Most numbing creams contain an anesthetic called benzocaine, which can cause choking as well as a life-threatening condition known as methemoglobinemia.
Benzocaine is a popular anesthetic that is found in over-the-counter numbing medications, creams, and gels that is generally safe for adult use. However, this ingredient shouldn’t be used for children under 2, due to its side effects.
How benzocaine can harm babies
When used with small children, benzocaine may numb a baby’s oral cavity and make it difficult for them to swallow food, liquids, or saliva. This can cause them to choke or drown while eating, drinking, or playing.
Benzocaine causes methemoglobinemia
When a human is exposed to an excessive amount of benzocaine, the oxygen-carrying capacity of the person’s blood can become dangerously low.
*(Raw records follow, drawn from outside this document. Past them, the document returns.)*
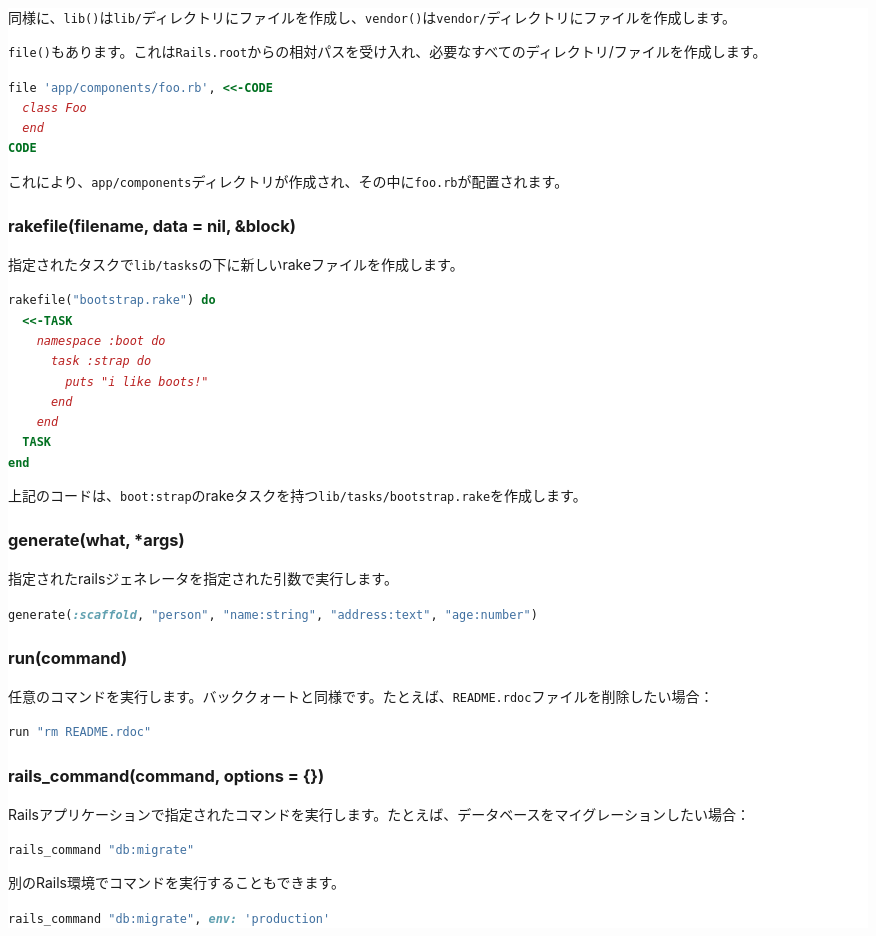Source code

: 同様に、`lib()`は`lib/`ディレクトリにファイルを作成し、`vendor()`は`vendor/`ディレクトリにファイルを作成します。

`file()`もあります。これは`Rails.root`からの相対パスを受け入れ、必要なすべてのディレクトリ/ファイルを作成します。

```ruby
file 'app/components/foo.rb', <<-CODE
  class Foo
  end
CODE
```

これにより、`app/components`ディレクトリが作成され、その中に`foo.rb`が配置されます。

### rakefile(filename, data = nil, &block)

指定されたタスクで`lib/tasks`の下に新しいrakeファイルを作成します。

```ruby
rakefile("bootstrap.rake") do
  <<-TASK
    namespace :boot do
      task :strap do
        puts "i like boots!"
      end
    end
  TASK
end
```

上記のコードは、`boot:strap`のrakeタスクを持つ`lib/tasks/bootstrap.rake`を作成します。

### generate(what, *args)

指定されたrailsジェネレータを指定された引数で実行します。

```ruby
generate(:scaffold, "person", "name:string", "address:text", "age:number")
```

### run(command)

任意のコマンドを実行します。バッククォートと同様です。たとえば、`README.rdoc`ファイルを削除したい場合：

```ruby
run "rm README.rdoc"
```

### rails_command(command, options = {})

Railsアプリケーションで指定されたコマンドを実行します。たとえば、データベースをマイグレーションしたい場合：

```ruby
rails_command "db:migrate"
```

別のRails環境でコマンドを実行することもできます。

```ruby
rails_command "db:migrate", env: 'production'
```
This condition is known as methemoglobinemia and is usually a medical emergency. Since it is extremely difficult to estimate and apply the right dose of the medicine on the baby’s developing gums, the product is not approved for babies and young children.
Symptoms of methemoglobinemia include:
- Bluing skin
- Shortness of breath
- Rapid heart rate
- Loss of consciousness
When to see a doctor
If a baby displays one or more symptoms listed above after being administered with a numbing agent, visit the emergency room for immediate treatment. The only non-invasive treatment for this condition is with a prescription drug called methylene blue. If this treatment option isn’t effective, a blood transfusion is needed.
Alternative ways to relieve unbearable teething pains
If teething toys, cold towels, or your finger gnawing doesn’t seem to help your baby, give them an appropriate dose of baby Tylenol, as advised by your pediatrician. Continue massaging your baby’s gums with your finger until the medication kicks in.